Skills:
Linux Administration, Network Troubleshooting, Scripting (Bash/Python), Cloud Infrastructure Management, Monitoring Tools (e.g. Nagios), Automation (Ansible/Chef/Puppet), Security Best Practices, Database Management,
We are seeking a Systems Operations Engineer with deep knowledge of Kubernetes and AWS. The ideal band member will play a crucial role in the architecture, deployment, and management of our cloud infrastructure, containerized applications, and mobile device management (MDM). This role requires someone who can actively design, implement, and maintain complex systems while ensuring their scalability, performance, and security.
Key Responsibilities
- Design, deploy, and manage scalable and reliable cloud infrastructure on AWS, ensuring high availability and disaster recovery.
- Architect, manage, and optimize Kubernetes clusters for deploying containerized applications, including implementing best practices for scaling, monitoring, and securing the clusters.
- Develop automation scripts and tools using languages such as Python, Bash, or Terraform to streamline operations and reduce manual intervention.
- Put in place comprehensive monitoring solutions to track system performance, identify bottlenecks, and optimize resources for cost-effectiveness.
- Implement best practices, conduct regular security assessments, and ensure compliance with relevant regulations to ensure cloud infrastructure security and DistroKid-owned devices.
- Work closely with development teams for continuous integration/continuous deployment (CI/CD) pipeline, troubleshoot issues, and provide operational assistance.
- Monitor and optimize AWS resource usage and costs, employ scaling policies and choose the appropriate services and configurations to meet performance needs economically.
- Develop and maintain disaster recovery plans, leveraging AWS capabilities for backup and replication to ensure business continuity.
- Maintain systems, processes, and procedures documentation to ensure knowledge transfer and operational consistency.
- Provide technical leadership and mentorship to junior engineers, fostering a culture of continuous learning and improvement.
Requirements
- 5+ years of experience in systems operations, focusing on cloud infrastructure and containerized environments.
- Proven experience with AWS services (EC2, S3, RDS, IAM, VPC, etc.) and Kubernetes in production environments.

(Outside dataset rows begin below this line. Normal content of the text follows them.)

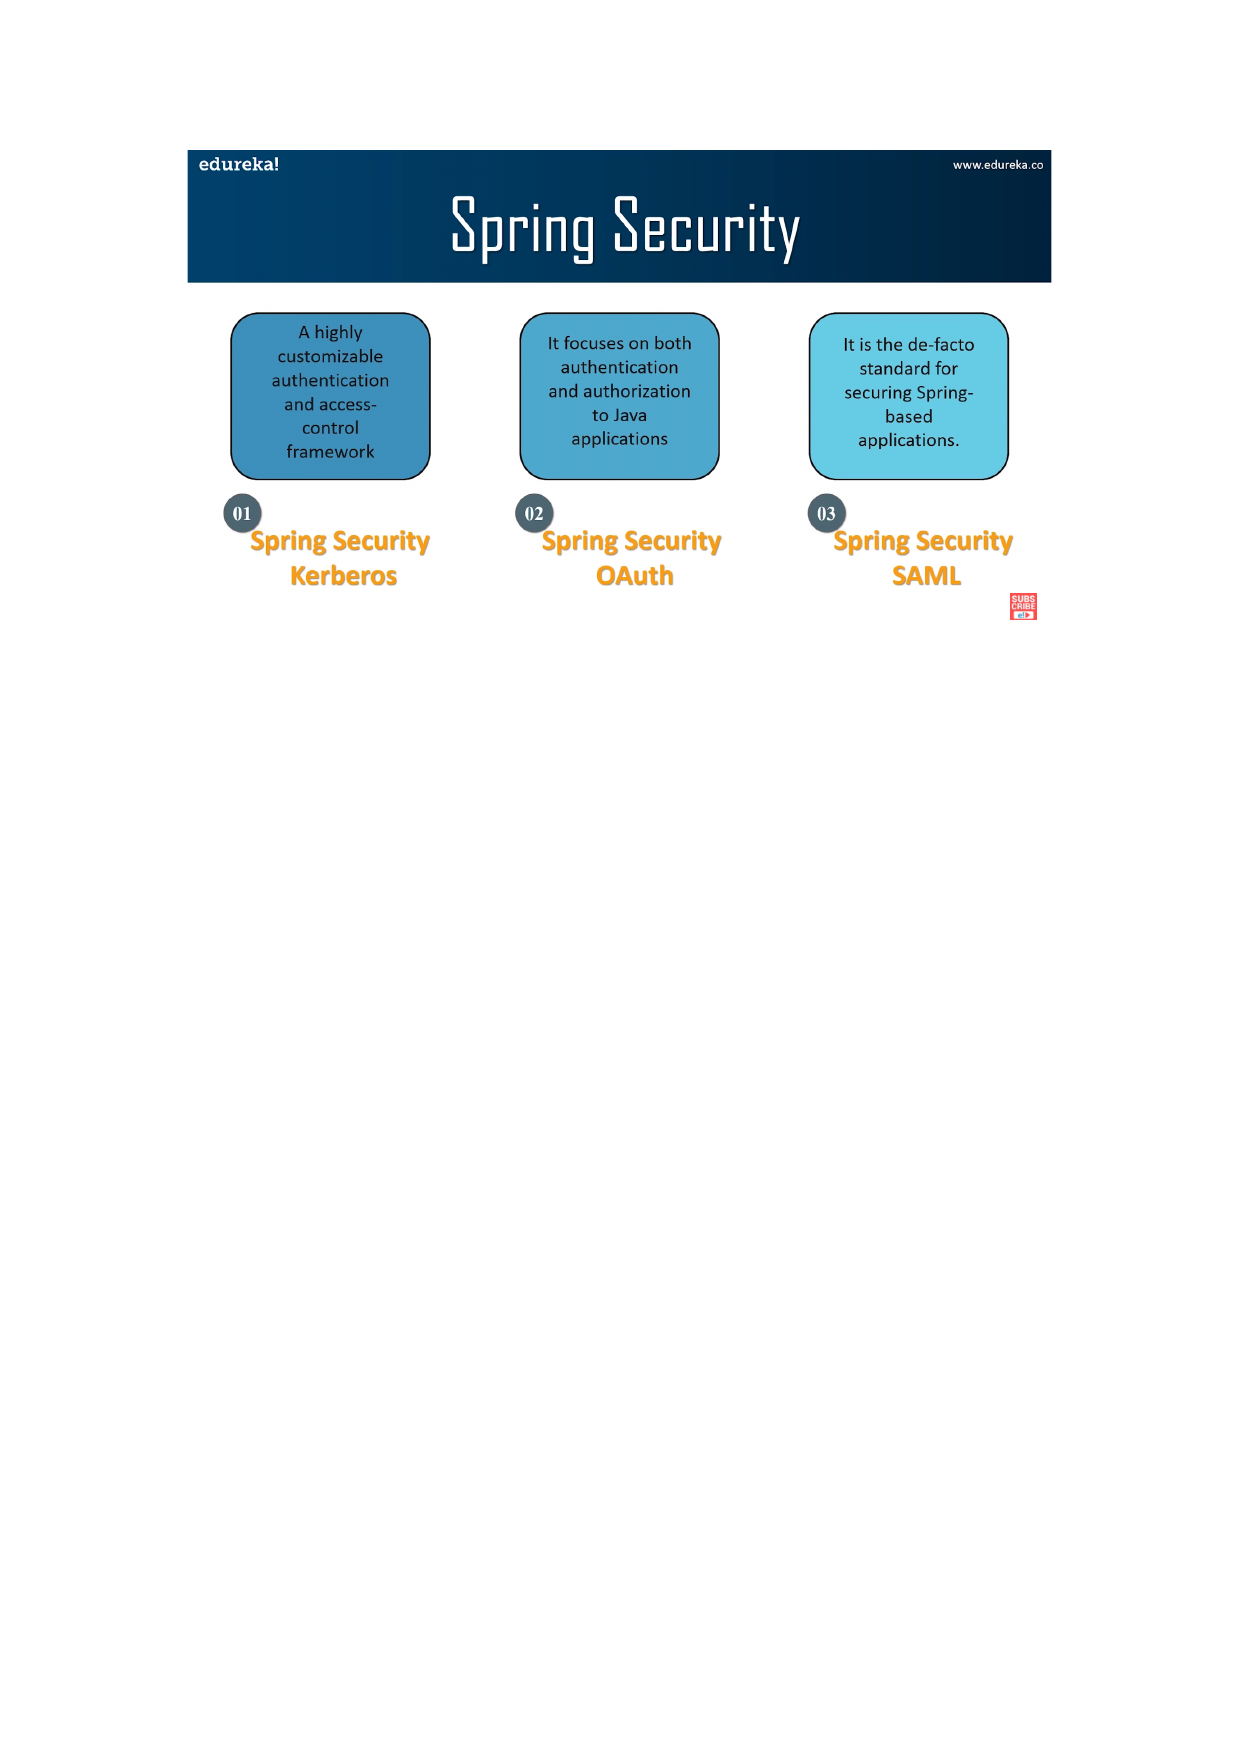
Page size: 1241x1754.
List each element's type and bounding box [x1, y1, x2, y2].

picture [187, 150, 1052, 636]
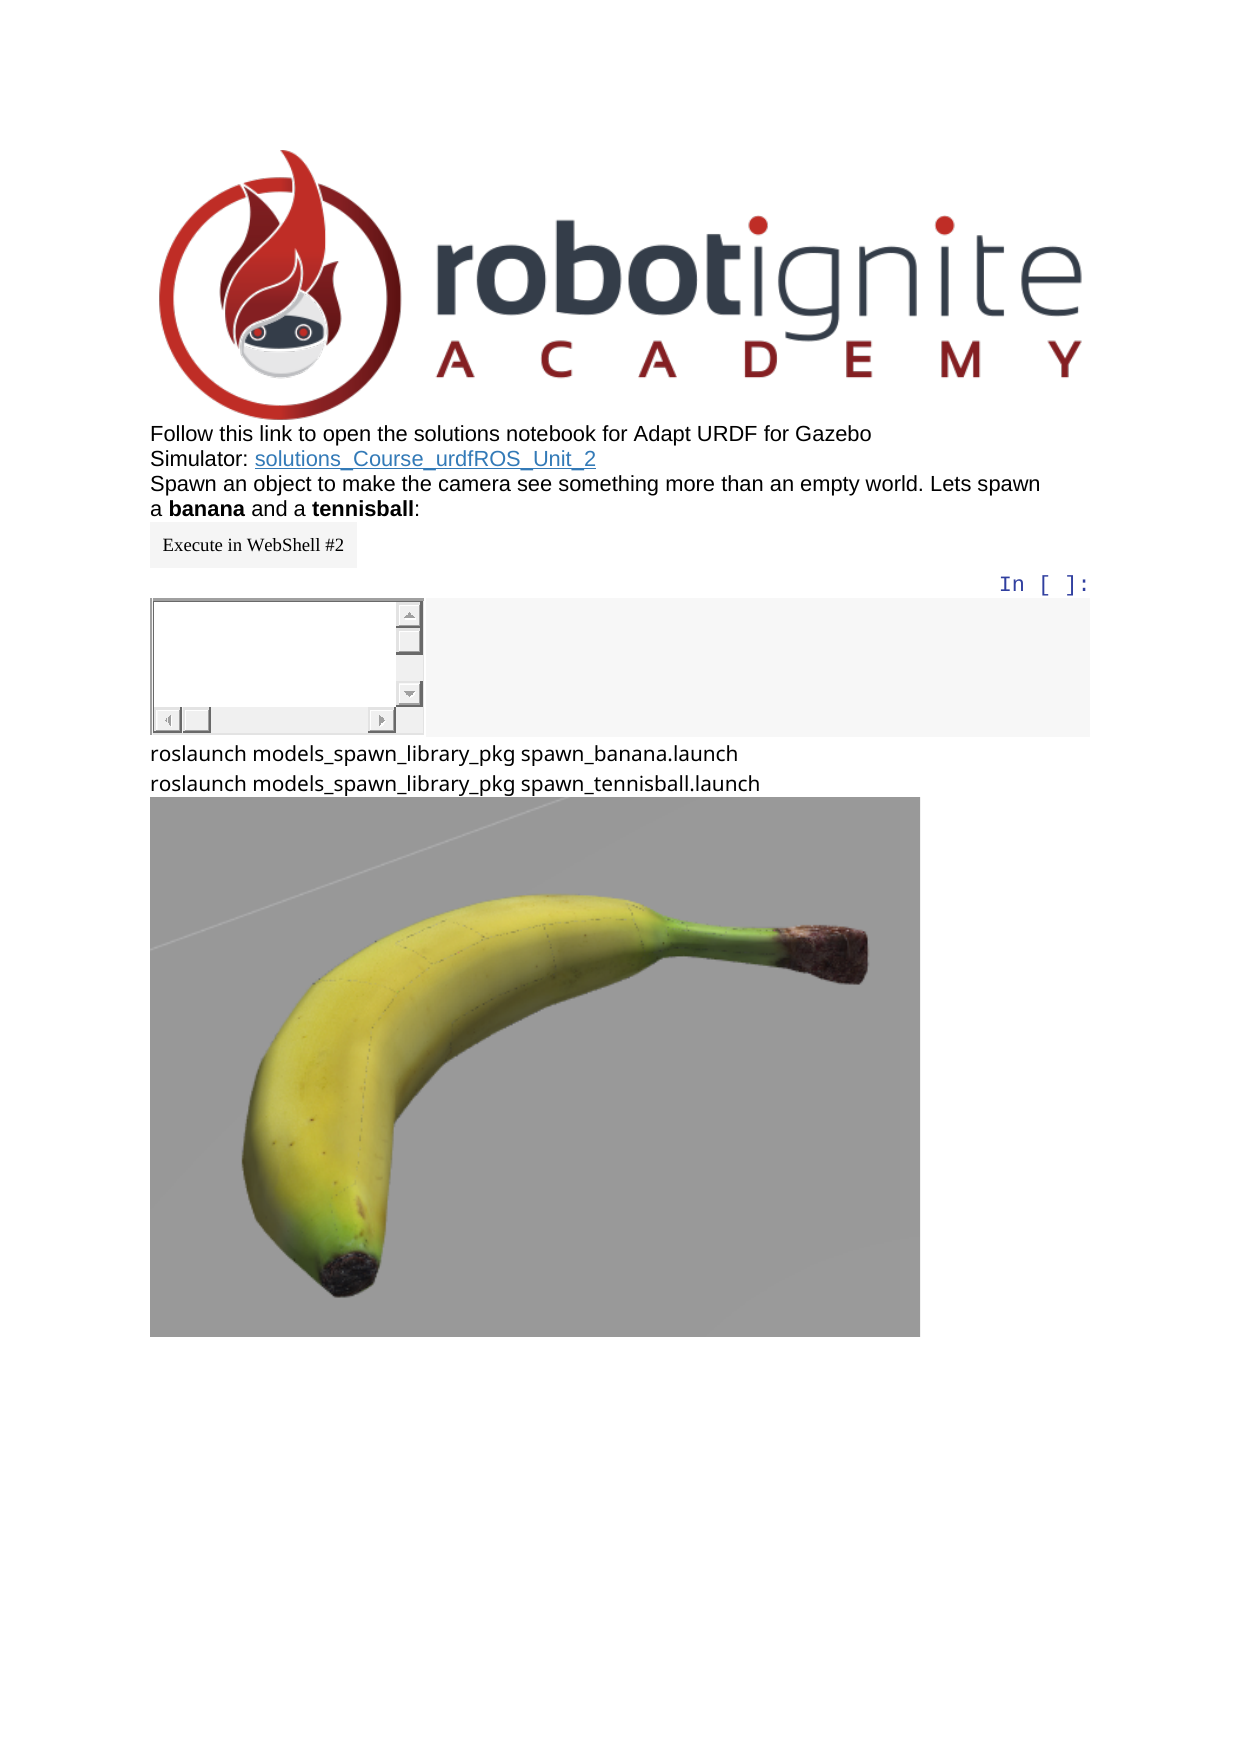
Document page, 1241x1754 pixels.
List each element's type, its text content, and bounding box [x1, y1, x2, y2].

text Spawn an object to make the camera see something more than an empty world. Lets spawn a banana and a tennisball: [150, 471, 1090, 522]
picture [150, 797, 921, 1337]
text roslaunch models_spawn_library_pkg spawn_banana.launch [150, 737, 1090, 768]
text In [ ]: [150, 568, 1090, 598]
table_header Execute in WebShell #2 [150, 522, 357, 568]
text Follow this link to open the solutions notebook for Adapt URDF for Gazebo Simulator: solutions_Course_urdfROS_Unit_2 [150, 421, 1090, 471]
picture [150, 150, 1091, 421]
text roslaunch models_spawn_library_pkg spawn_tennisball.launch [150, 768, 1090, 798]
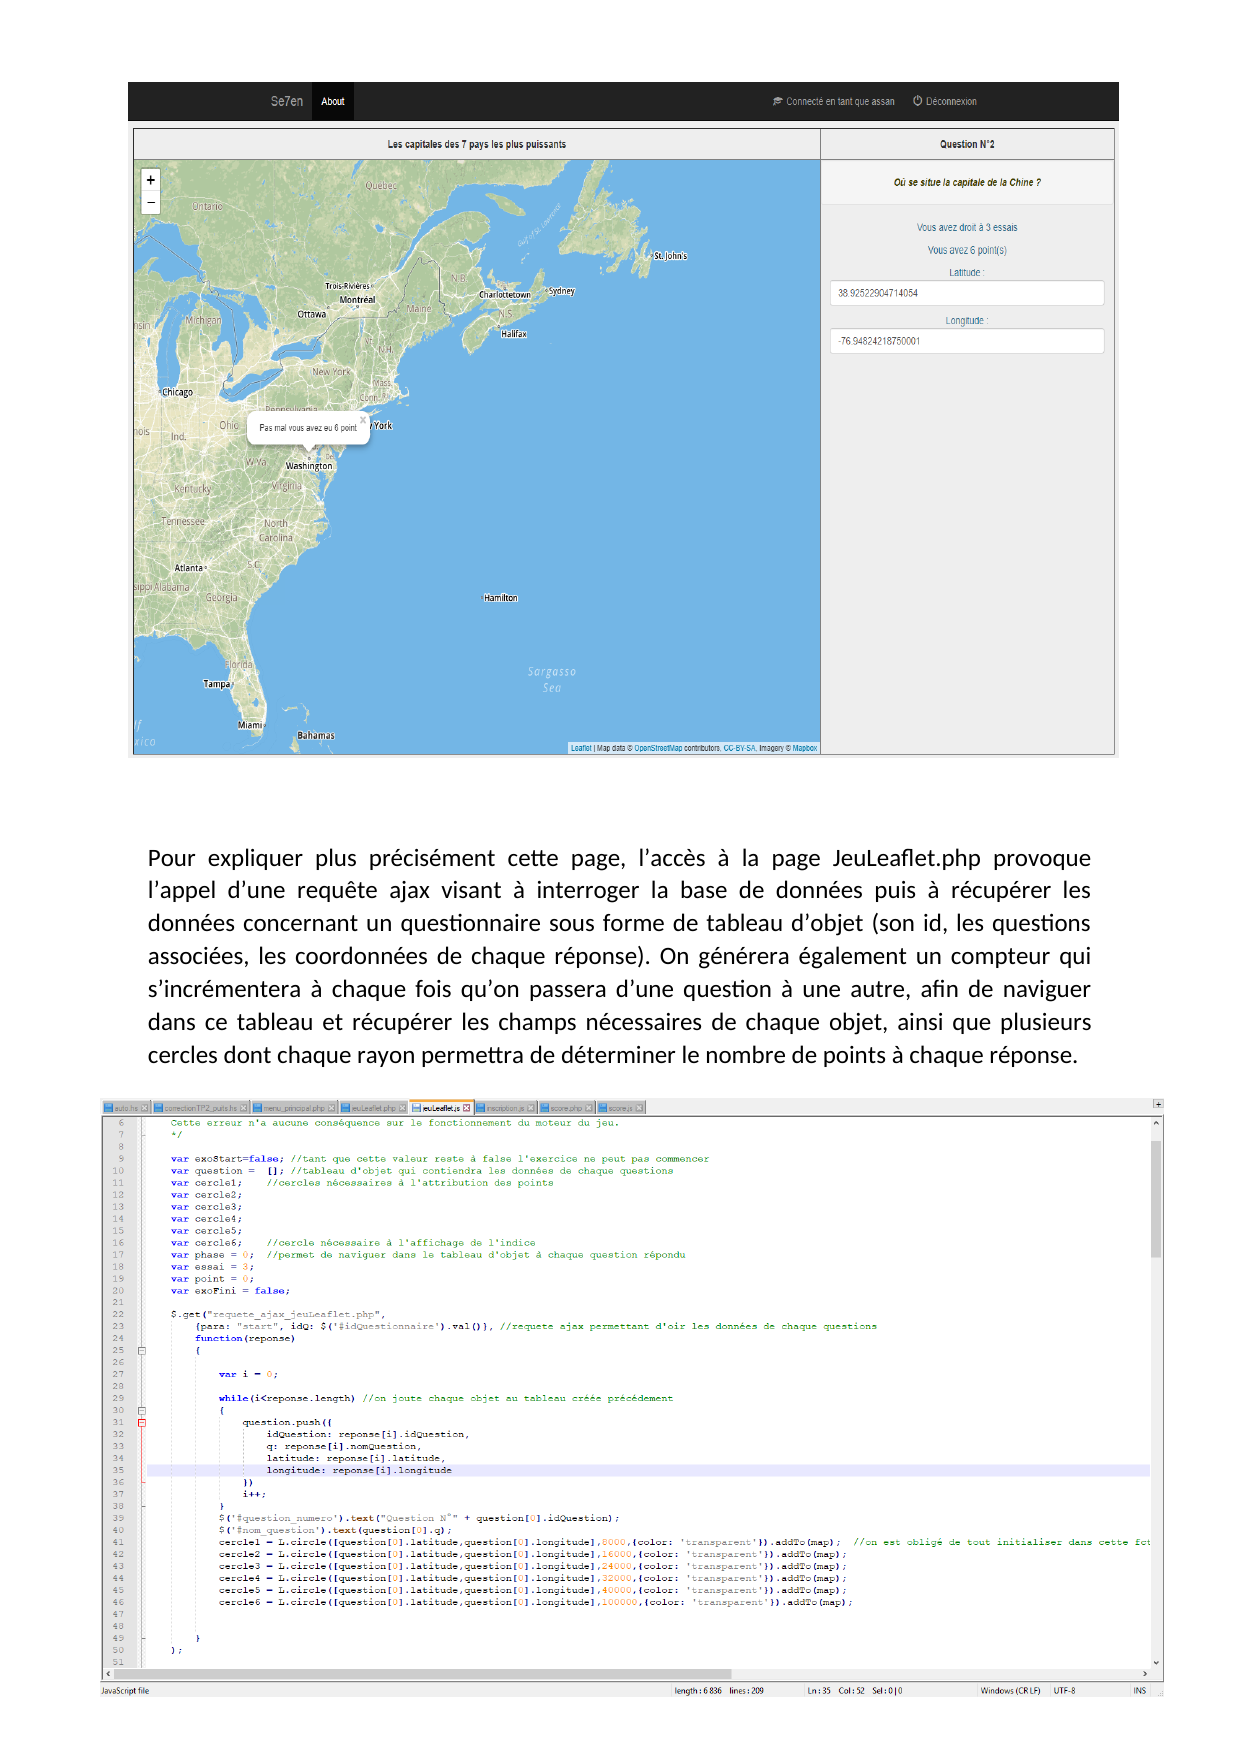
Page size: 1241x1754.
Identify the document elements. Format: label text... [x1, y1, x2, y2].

text Pour expliquer plus précisément cette page, l’accès à la page JeuLeaflet.php provoque l’appel d’une requête ajax visant à interroger la base de données puis à récupérer les données concernant un questionnaire sous forme de tableau d’objet (son id, les questions associées, les coordonnées de chaque réponse). On générera également un compteur qui s’incrémentera à chaque fois qu’on passera d’une question à une autre, afin de naviguer dans ce tableau et récupérer les champs nécessaires de chaque objet, ainsi que plusieurs cercles dont chaque rayon permettra de déterminer le nombre de points à chaque réponse. [148, 842, 1093, 1070]
picture [100, 1098, 1164, 1697]
picture [128, 82, 1119, 758]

- Experience with infrastructure-as-code tools such as Terraform, CloudFormation, or Ansible.
- Strong knowledge of Linux/Unix systems and shell scripting.
- Proficiency in one or more programming languages (Python, Go, etc.).
- Experience with CI/CD tools, like Jenkins, Bitbucket, or similar.
- Familiarity with monitoring tools (Prometheus, Grafana, CloudWatch) and logging solutions (Datadog, ELK, Fluentd).
Benefits
- Work from home
- 5 days a week work shift